The default % value of critical damping used in Caesar II is 3%. Critical damping should be specified if the dynamic analysis is performed based on a combination of modal space (transformed from physical space to modal space through the natural frequencies and mode shapes) within the frequency range of interests.
The structural damping coefficient of steel is typically 0.5%. This value is used when dynamic analysis is performed in physical space (the mathematical model represented by lumped mass and stiffness of piping members).
We need to find out which type of dynamic analysis is being used. I think it is likely to be performed in modal space. Then I suggest to use 3% of critical damping - the default value used by Caesar II. If it is performed in physical space, then we should use 0.5% for structural damping. These values all stand for relatively small damping resistance from steel structures, which are known to have low damping resistance to dynamic loading.
If there are special damping elements to help steel structure against dynamic movement, we should specify the damping coefficient for the specific element, not for the entire steel structure. Please note that we typically don't need to specify damping coefficient for snubbers, which should be considered as a rigid support during the quick pressure relief event.
We believe Autopipe uses modal space. Can you, or your Time History Specialist, answer this question.
Answer:
Yes, a single damping ratio is applied to all modes. It has nothing to do with pipes or beams.
Item #5:
Dynamic load factor for safety valve transient open force has been given by ASME 31.1 Appendix II. We call it DLF ASME curve. And response force equals to gas exhaust reaction force plus DLF.
In CAESAR, after input force-time curve, which is same as our Time History profile. Caesar can generate DLF spectrum.
These spectrum are different from DLF ASME curve. Long duration and short duration generate different DLF curve.
In AutoPIPE, it seems there is only ASME curve considered, and I can't find any result of those generated load factor with different period case in report.
Could you give some instruction about this?
Answer:
This topic is covered in the official AutoPIPE Admin training class.
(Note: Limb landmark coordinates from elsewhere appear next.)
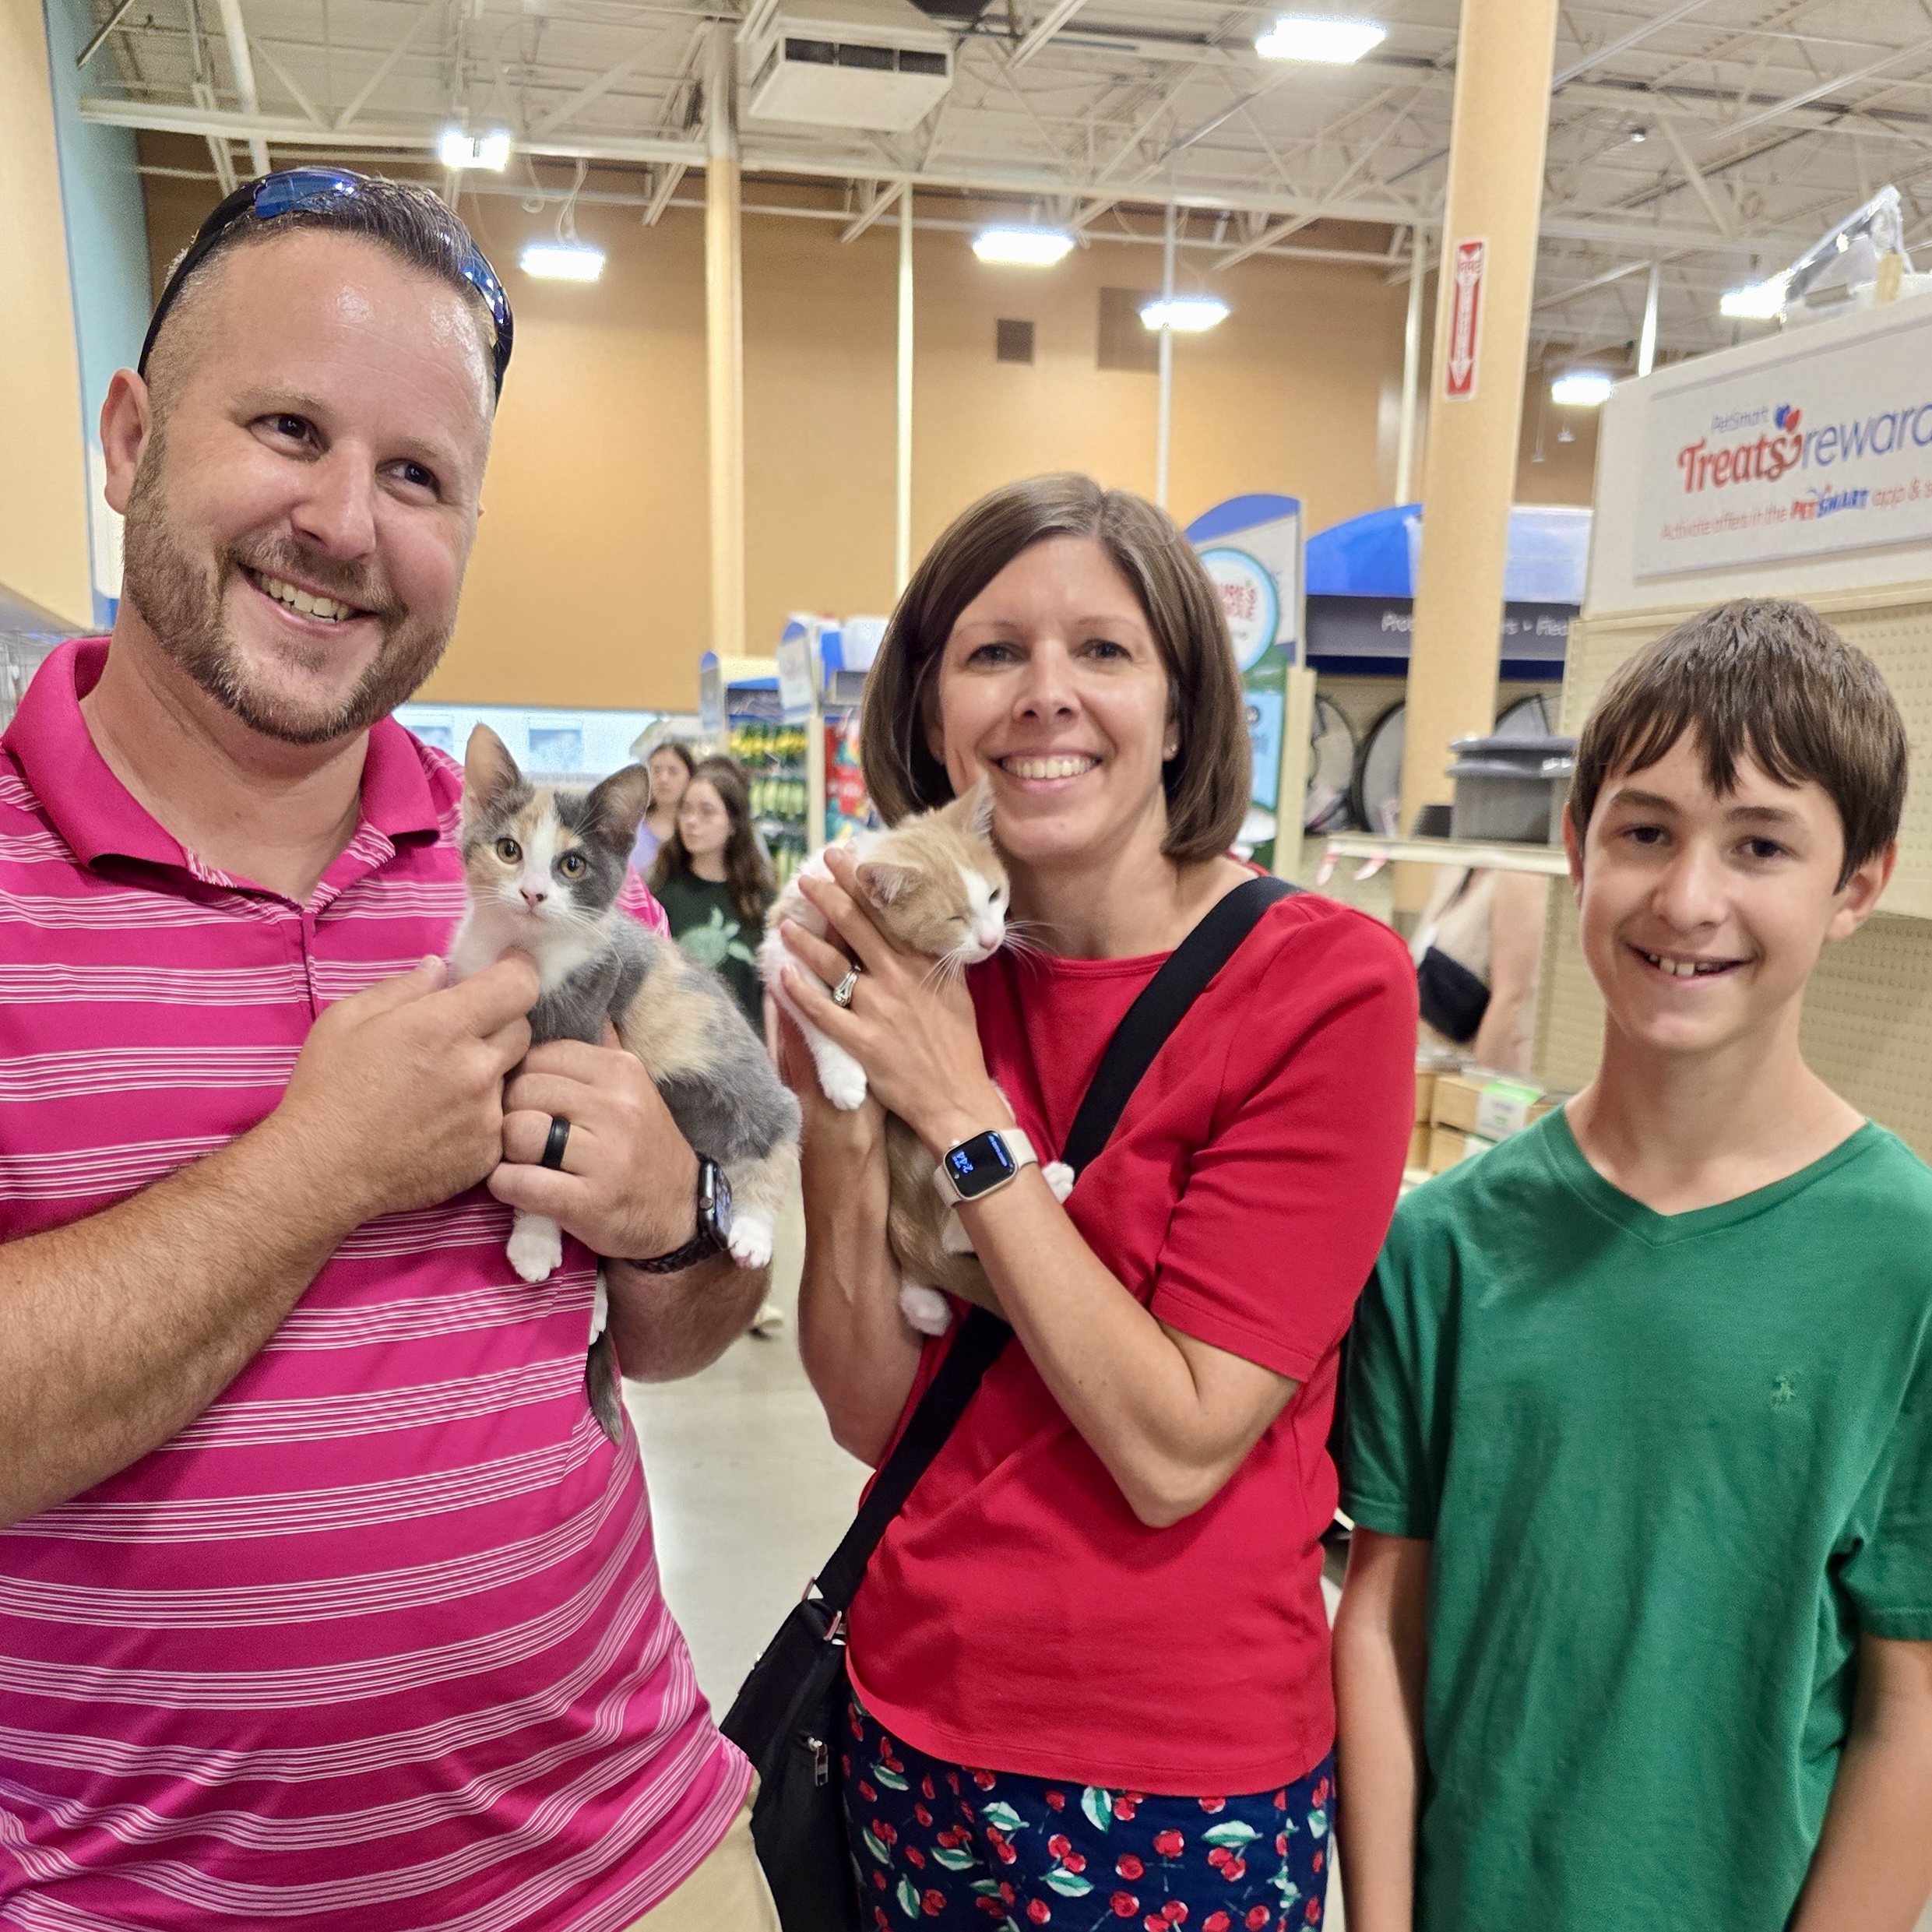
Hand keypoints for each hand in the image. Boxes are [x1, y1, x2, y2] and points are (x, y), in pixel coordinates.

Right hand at [273, 953, 537, 1223]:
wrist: (320, 1171)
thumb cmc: (327, 1088)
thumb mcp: (348, 1018)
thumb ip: (404, 987)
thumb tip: (440, 970)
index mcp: (445, 1027)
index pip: (519, 985)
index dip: (520, 970)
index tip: (512, 966)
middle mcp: (477, 1069)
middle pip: (521, 1029)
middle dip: (499, 1023)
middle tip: (461, 1034)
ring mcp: (487, 1115)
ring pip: (509, 1077)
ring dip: (487, 1071)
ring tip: (441, 1085)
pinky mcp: (487, 1152)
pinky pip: (498, 1120)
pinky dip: (478, 1115)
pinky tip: (439, 1122)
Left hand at [490, 1027, 700, 1261]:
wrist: (678, 1212)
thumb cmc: (642, 1146)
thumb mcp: (633, 1090)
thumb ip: (600, 1050)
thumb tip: (572, 996)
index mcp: (622, 1071)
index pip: (542, 1054)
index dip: (524, 1077)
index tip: (532, 1101)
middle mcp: (616, 1107)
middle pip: (522, 1091)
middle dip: (511, 1113)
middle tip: (523, 1134)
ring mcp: (605, 1156)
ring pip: (516, 1132)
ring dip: (507, 1151)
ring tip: (523, 1158)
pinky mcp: (589, 1201)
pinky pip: (518, 1182)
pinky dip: (506, 1185)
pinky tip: (519, 1186)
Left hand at [778, 846, 1003, 1154]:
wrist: (954, 1096)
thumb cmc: (958, 1045)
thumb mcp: (956, 993)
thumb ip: (938, 960)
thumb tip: (933, 931)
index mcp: (919, 964)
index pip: (885, 912)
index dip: (860, 883)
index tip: (842, 858)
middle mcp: (895, 980)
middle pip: (855, 928)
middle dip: (828, 897)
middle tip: (807, 876)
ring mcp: (875, 1010)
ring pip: (831, 966)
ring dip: (805, 942)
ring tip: (784, 924)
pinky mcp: (860, 1041)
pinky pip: (822, 1012)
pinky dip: (800, 993)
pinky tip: (782, 976)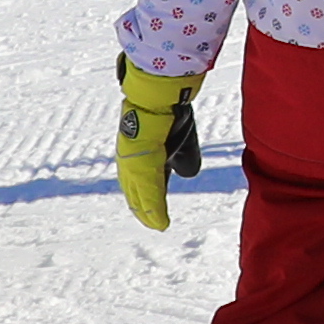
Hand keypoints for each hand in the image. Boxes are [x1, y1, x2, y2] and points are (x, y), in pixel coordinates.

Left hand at [116, 62, 197, 232]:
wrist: (161, 99)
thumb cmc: (172, 115)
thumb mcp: (184, 142)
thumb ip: (186, 160)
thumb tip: (188, 174)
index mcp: (144, 156)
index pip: (145, 182)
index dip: (150, 198)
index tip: (156, 211)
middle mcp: (134, 162)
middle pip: (137, 192)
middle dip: (145, 209)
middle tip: (153, 222)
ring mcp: (135, 166)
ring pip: (141, 196)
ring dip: (148, 212)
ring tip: (156, 224)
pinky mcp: (141, 168)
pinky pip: (149, 195)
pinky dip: (154, 210)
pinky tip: (159, 221)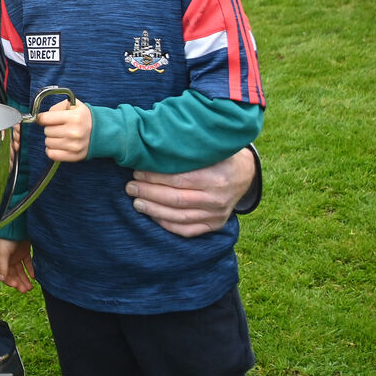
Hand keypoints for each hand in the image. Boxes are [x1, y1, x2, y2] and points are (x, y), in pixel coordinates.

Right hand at [0, 238, 35, 292]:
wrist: (17, 225)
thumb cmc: (6, 238)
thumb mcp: (3, 253)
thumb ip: (2, 266)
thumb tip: (1, 279)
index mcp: (0, 260)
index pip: (4, 274)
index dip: (10, 281)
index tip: (16, 286)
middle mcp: (8, 259)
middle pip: (14, 274)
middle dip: (19, 283)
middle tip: (26, 290)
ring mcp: (16, 256)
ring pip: (21, 271)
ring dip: (25, 279)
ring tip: (30, 288)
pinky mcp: (24, 252)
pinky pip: (28, 264)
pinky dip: (30, 270)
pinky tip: (33, 277)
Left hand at [38, 98, 90, 161]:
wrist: (102, 132)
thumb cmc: (84, 117)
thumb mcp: (74, 105)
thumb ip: (57, 107)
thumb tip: (41, 117)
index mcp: (74, 117)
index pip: (45, 118)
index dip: (42, 118)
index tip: (44, 119)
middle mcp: (74, 132)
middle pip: (46, 131)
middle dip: (50, 128)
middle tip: (59, 127)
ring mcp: (74, 146)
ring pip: (48, 143)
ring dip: (51, 139)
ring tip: (61, 135)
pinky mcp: (74, 156)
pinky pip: (52, 154)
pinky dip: (52, 150)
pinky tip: (58, 145)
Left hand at [125, 147, 254, 237]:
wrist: (245, 173)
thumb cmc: (219, 155)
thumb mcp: (210, 148)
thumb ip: (188, 150)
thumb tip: (154, 145)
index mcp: (216, 177)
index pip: (179, 180)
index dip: (154, 177)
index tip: (137, 172)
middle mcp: (218, 199)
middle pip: (176, 199)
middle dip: (149, 194)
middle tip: (130, 187)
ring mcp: (217, 215)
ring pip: (179, 217)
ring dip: (153, 211)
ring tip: (136, 202)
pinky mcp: (215, 225)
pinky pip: (187, 230)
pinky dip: (167, 224)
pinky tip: (152, 216)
Please contact your account manager for training options and schedule.
Item #6:
AutoPIPE's Solutions to Piping Vibrations:
Types of Vibration |
AutoPIPE Solution |
| 1. Mechanical: |
Harmonic Displacement Analysis |
| A. Machinery Unbalanced Forces and Moments | |
| B. Structure Borne Vibrations | |
| 2. Pulsation: | Harmonic Force Analysis |
| A. Flow induced vibration due to compressors and pumps | |
| 3. Pressure Surge / Hydraulic Hammer |
Force Time History |
References:
'Dynamics of Structures' by Clough & Penizen is a good reference book
Goodling, E. C. 1989 Simplified Analysis of Steam hammer Pipe Support Loads.